The family of a 24-year-old man shot and killed by police in Port Hardy say he didn’t deserve to die and are demanding answers from authorities.

James Reginald Hayward, also known as James Butters, was shot and killed during a confrontation with police in the middle of a main road Wednesday morning, leaving family members reeling.

“I’m absolutely devastated,” Hayward’s stepmother Jessica Egan said through tears Thursday. “I’ve lost a son. My daughters have lost a brother. He was our family, he was ours.”

Police said the suspect was reportedly brandishing a knife and making threats toward security staff at a firefighting staging area set up at Port Hardy Secondary School Wednesday morning.

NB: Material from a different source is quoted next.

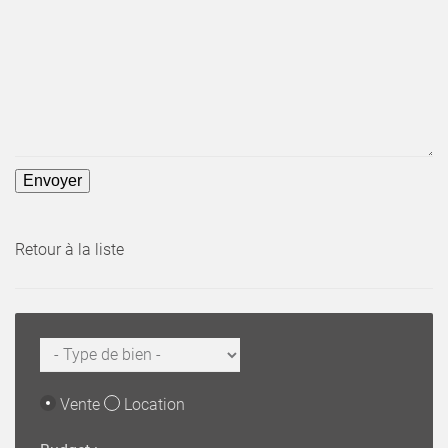
Retour à la liste
Vente
Location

When officers tracked him down at Highway 19 and Granville Street, a confrontation occurred and the suspect was shot, according to RCMP.

Police didn’t release details of the confrontation or confirm the victim’s identity.

Witnesses told CTV News they saw the man wielding a knife in the intersection of Highway 19 and Granville Street when he was shot twice by an officer.

He fell to the ground for a moment before getting back on his feet, and that’s when officers fired three or four more shots at him, according to one witness.

No officers or members of the public were injured. The Independent Investigations Office was called in to probe the shooting and have since taken over the case from RCMP.

Egan, who raised Hayward, said she can’t understand why police resorted to discharging their firearms.

“There was no Taser used? I don’t understand. We pay for that stuff so that cops don’t do this,” she said. “It just doesn’t make sense. How long did they try to talk him down from the situation?”

His sister, Vanessa Hayward, said James being involved in an altercation with police was “totally out of character.”

“He was a loving person, he always talked about his future,” she said. “He tried to encourage all the kids to stay out of trouble. That was not like him.”

An online petition has since been launched by Vanessa and other family members who say they’re seeking justice for Hayward’s death.

Many comments on the petition are from supporters who believe police were in the wrong.

“This was my niece’s son,” one writes. “What would a peace officer need to shot to kill anyone with a knife. When is a plea for help an invitation to kill.”

“James was not a bad guy,” wrote a friend, Gary David. “Most all the kids carry some type of weapon for protection when walking around town these days.”

Because ballistics, firearm analysis, an autopsy and collision reconstruction reports must be completed, his family could wait up to a year to find answers, according to the IIO.

“I want to see the secondary investigation possibly prove that the cops did not need to use the force that they did. They didn’t need to do that. There were other options,” Egan said.

Eight members of the IIO were sent to Port Hardy to probe the incident.

RCMP officials said they won’t comment on the incident until the investigation is complete.

Court documents show a person with the same name, James Reginald Butters, has several criminal convictions in Port Hardy in 2012 and 2013 including assault, break and enter, robbery, unlawful confinement and uttering threats.